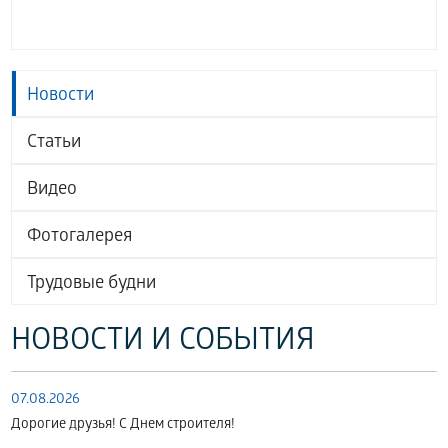
Новости
Статьи
Видео
Фотогалерея
Трудовые будни
НОВОСТИ И СОБЫТИЯ
07.08.2026
Дорогие друзья! С Днем строителя!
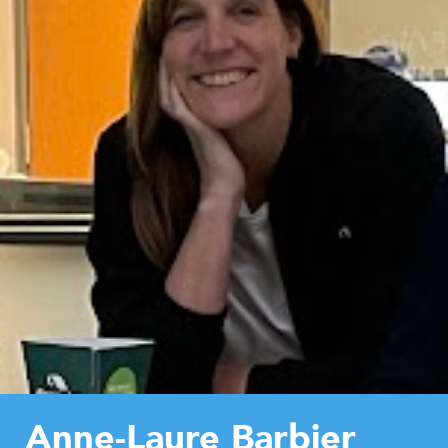
Anne-Laure Barbier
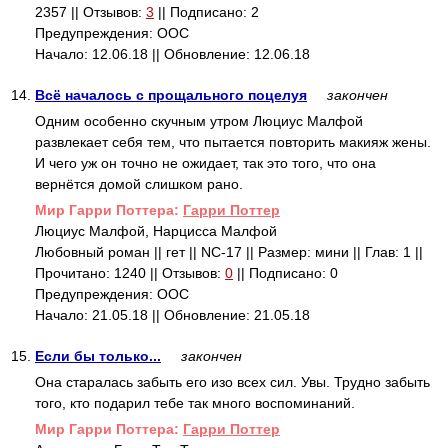
2357 || Отзывов:
3
|| Подписано: 2
Предупреждения: ООС
Начало: 12.06.18 || Обновление: 12.06.18
14.
Всё началось с прощального поцелуя
закончен
Одним особенно скучным утром Люциус Малфой
развлекает себя тем, что пытается повторить макияж жены.
И чего уж он точно не ожидает, так это того, что она
вернётся домой слишком рано.
Mир Гарри Поттера:
Гарри Поттер
Люциус Малфой, Нарцисса Малфой
Любовный роман || гет || NC-17 || Размер: мини || Глав: 1 ||
Прочитано: 1240 || Отзывов:
0
|| Подписано: 0
Предупреждения: ООС
Начало: 21.05.18 || Обновление: 21.05.18
15.
Если бы только...
закончен
Она старалась забыть его изо всех сил. Увы. Трудно забыть
того, кто подарил тебе так много воспоминаний.
Mир Гарри Поттера:
Гарри Поттер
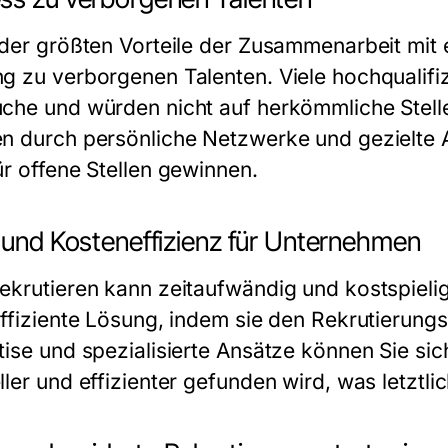
 der größten Vorteile der Zusammenarbeit mit
g zu verborgenen Talenten. Viele hochqualifizi
che und würden nicht auf herkömmliche Stell
n durch persönliche Netzwerke und gezielte 
ür offene Stellen gewinnen.
- und Kosteneffizienz für Unternehmen
ekrutieren kann zeitaufwändig und kostspieli
effiziente Lösung, indem sie den Rekrutierung
tise und spezialisierte Ansätze können Sie sich
ler und effizienter gefunden wird, was letztli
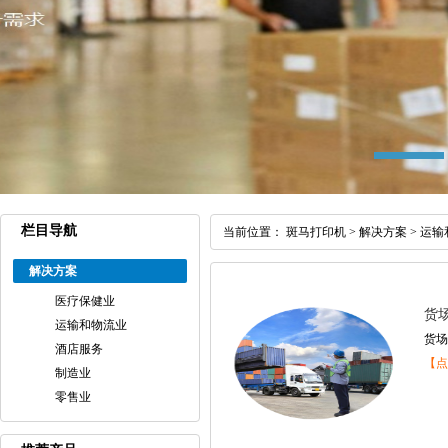
栏目导航
当前位置：
斑马打印机
>
解决方案
>
运输
解决方案
医疗保健业
货
运输和物流业
货场
酒店服务
【点
制造业
零售业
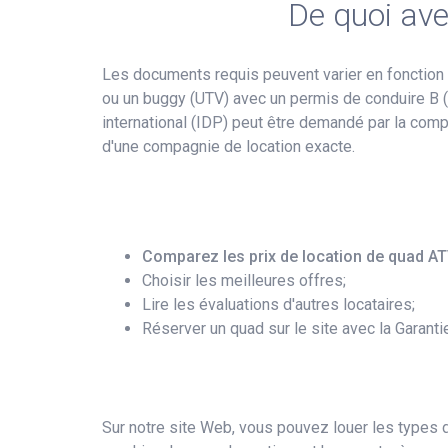
De quoi ave
Les documents requis peuvent varier en fonction 
ou un buggy (UTV) avec un permis de conduire B (vo
international (IDP) peut être demandé par la com
d'une compagnie de location exacte.
Comparez les prix de location de quad A
Choisir les meilleures offres;
Lire les évaluations d'autres locataires;
Réserver un quad sur le site avec la Garanti
Sur notre site Web, vous pouvez louer les types d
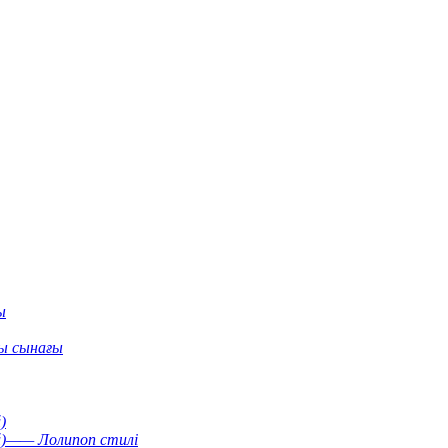
ы
ы сынағы
)
й)—— Лолипоп стилі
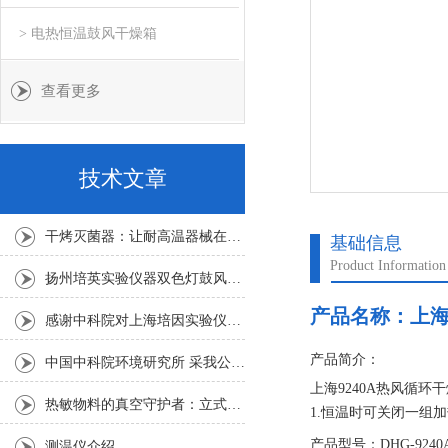
> 电热恒温鼓风干燥箱
查看更多
技术文章
干烤灭菌器：让耐高温器械在无水高温中重获无菌新生
基础信息
Product Information
扬州培英实验仪器双色灯鼓风干燥箱
产品名称：
上海
感谢中科院对上海培因实验仪器的认可
产品简介：
中国中科院环境研究所 采我公司仪器300L人工气候箱 实验效果获高度评价
上海9240A热风循环
热敏物料的真空守护者：立式真空干燥箱选购指南
1.恒温时可关闭一组
2． 该箱应放在室内
产品型号：DHG-9240
测温仪介绍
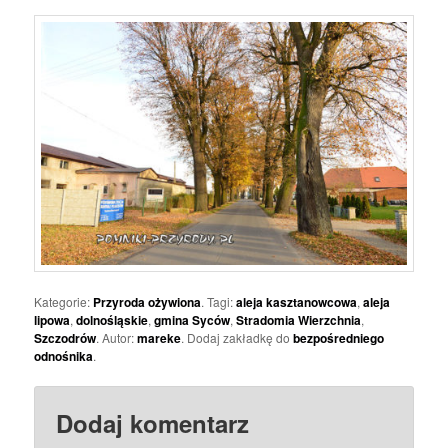
Kategorie:
Przyroda ożywiona
. Tagi:
aleja kasztanowcowa
,
aleja
lipowa
,
dolnośląskie
,
gmina Syców
,
Stradomia Wierzchnia
,
Szczodrów
. Autor:
mareke
. Dodaj zakładkę do
bezpośredniego
odnośnika
.
Dodaj komentarz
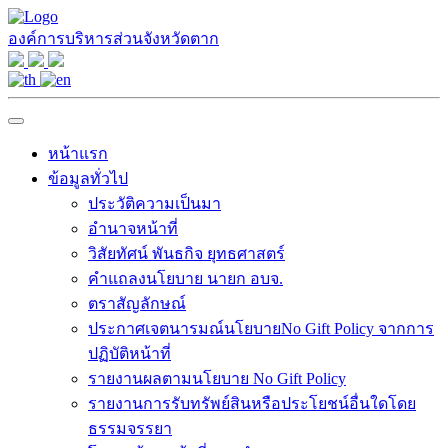
องค์การบริหารส่วนจังหวัดตาก
หน้าแรก
ข้อมูลทั่วไป
ประวัติความเป็นมา
อำนาจหน้าที่
วิสัยทัศน์ พันธกิจ ยุทธศาสตร์
คำแถลงนโยบาย นายก อบจ.
ตราสัญลักษณ์
ประกาศเจตนารมณ์นโยบายNo Gift Policy จากการ
ปฏิบัติหน้าที่
รายงานผลตามนโยบาย No Gift Policy
รายงานการรับทรัพย์สินหรือประโยชน์อื่นใดโดย
ธรรมจรรยา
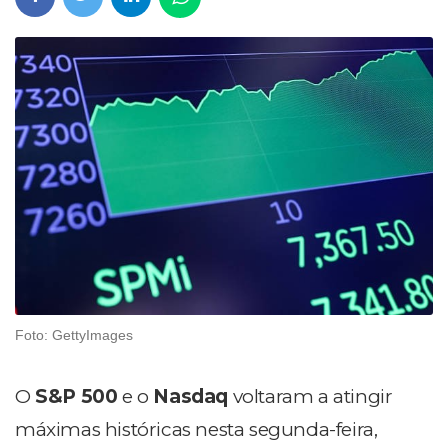
Foto: GettyImages
O
S&P 500
e o
Nasdaq
voltaram a atingir
máximas históricas nesta segunda-feira,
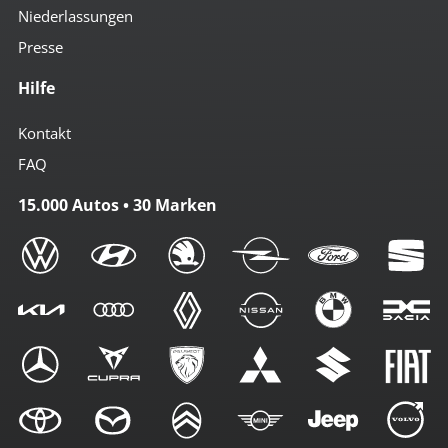
Niederlassungen
Presse
Hilfe
Kontakt
FAQ
15.000 Autos • 30 Marken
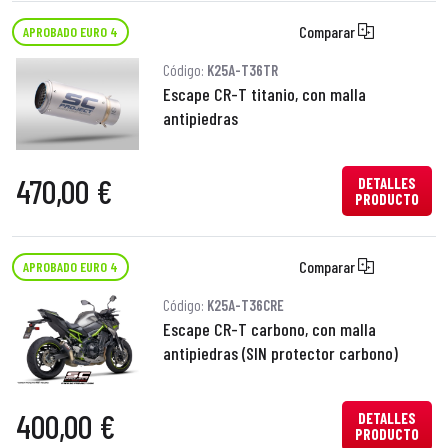
Comparar
APROBADO EURO 4
Código:
K25A-T36TR
Escape CR-T titanio, con malla
antipiedras
470,00 €
DETALLES
PRODUCTO
Comparar
APROBADO EURO 4
Código:
K25A-T36CRE
Escape CR-T carbono, con malla
antipiedras (SIN protector carbono)
400,00 €
DETALLES
PRODUCTO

- WHAT IS EXPECTED -
Reproduce the text of all the items above with "DETALLES" swapped for "INFORMACIÓN" wherever it appears and everything else unchanged. Leave the pictures out.

- EXPECTED ANSWER -
Новости
Статьи
Видео
Фотогалерея
Трудовые будни
НОВОСТИ И СОБЫТИЯ
07.08.2026
Дорогие друзья! С Днем строителя!
Anne-Laure Barbier
2357 || Отзывов:
3
|| Подписано: 2
Предупреждения: ООС
Начало: 12.06.18 || Обновление: 12.06.18
14.
Всё началось с прощального поцелуя
закончен
Одним особенно скучным утром Люциус Малфой
развлекает себя тем, что пытается повторить макияж жены.
И чего уж он точно не ожидает, так это того, что она
вернётся домой слишком рано.
Mир Гарри Поттера:
Гарри Поттер
Люциус Малфой, Нарцисса Малфой
Любовный роман || гет || NC-17 || Размер: мини || Глав: 1 ||
Прочитано: 1240 || Отзывов:
0
|| Подписано: 0
Предупреждения: ООС
Начало: 21.05.18 || Обновление: 21.05.18
15.
Если бы только...
закончен
Она старалась забыть его изо всех сил. Увы. Трудно забыть
того, кто подарил тебе так много воспоминаний.
Mир Гарри Поттера:
Гарри Поттер
 der größten Vorteile der Zusammenarbeit mit
g zu verborgenen Talenten. Viele hochqualifizi
che und würden nicht auf herkömmliche Stell
n durch persönliche Netzwerke und gezielte 
ür offene Stellen gewinnen.
- und Kosteneffizienz für Unternehmen
ekrutieren kann zeitaufwändig und kostspieli
effiziente Lösung, indem sie den Rekrutierung
tise und spezialisierte Ansätze können Sie sich
ler und effizienter gefunden wird, was letztli
栏目导航
当前位置：
斑马打印机
>
解决方案
>
运输
解决方案
医疗保健业
货
运输和物流业
货场
酒店服务
【点
制造业
零售业
De quoi ave
Les documents requis peuvent varier en fonction 
ou un buggy (UTV) avec un permis de conduire B (vo
international (IDP) peut être demandé par la com
d'une compagnie de location exacte.
Comparez les prix de location de quad A
Choisir les meilleures offres;
Lire les évaluations d'autres locataires;
Réserver un quad sur le site avec la Garanti
Sur notre site Web, vous pouvez louer les types d
ы
ы сынағы
)
й)—— Лолипоп стилі
> 电热恒温鼓风干燥箱
查看更多
技术文章
干烤灭菌器：让耐高温器械在无水高温中重获无菌新生
基础信息
Product Information
扬州培英实验仪器双色灯鼓风干燥箱
产品名称：
上海
感谢中科院对上海培因实验仪器的认可
产品简介：
中国中科院环境研究所 采我公司仪器300L人工气候箱 实验效果获高度评价
上海9240A热风循环
热敏物料的真空守护者：立式真空干燥箱选购指南
1.恒温时可关闭一组
2． 该箱应放在室内
产品型号：DHG-9240
测温仪介绍
Kategorie:
Przyroda ożywiona
. Tagi:
aleja kasztanowcowa
,
aleja
lipowa
,
dolnośląskie
,
gmina Syców
,
Stradomia Wierzchnia
,
Szczodrów
. Autor:
mareke
. Dodaj zakładkę do
bezpośredniego
odnośnika
.
Dodaj komentarz
องค์การบริหารส่วนจังหวัดตาก
หน้าแรก
ข้อมูลทั่วไป
ประวัติความเป็นมา
อำนาจหน้าที่
วิสัยทัศน์ พันธกิจ ยุทธศาสตร์
คำแถลงนโยบาย นายก อบจ.
ตราสัญลักษณ์
ประกาศเจตนารมณ์นโยบายNo Gift Policy จากการ
ปฏิบัติหน้าที่
รายงานผลตามนโยบาย No Gift Policy
รายงานการรับทรัพย์สินหรือประโยชน์อื่นใดโดย
ธรรมจรรยา
Foto: GettyImages
O
S&P 500
e o
Nasdaq
voltaram a atingir
máximas históricas nesta segunda-feira,
Niederlassungen
Presse
Hilfe
Kontakt
FAQ
15.000 Autos • 30 Marken
Comparar
APROBADO EURO 4
Código:
K25A-T36TR
Escape CR-T titanio, con malla
antipiedras
470,00 €
INFORMACIÓN
PRODUCTO
Comparar
APROBADO EURO 4
Código:
K25A-T36CRE
Escape CR-T carbono, con malla
antipiedras (SIN protector carbono)
400,00 €
INFORMACIÓN
PRODUCTO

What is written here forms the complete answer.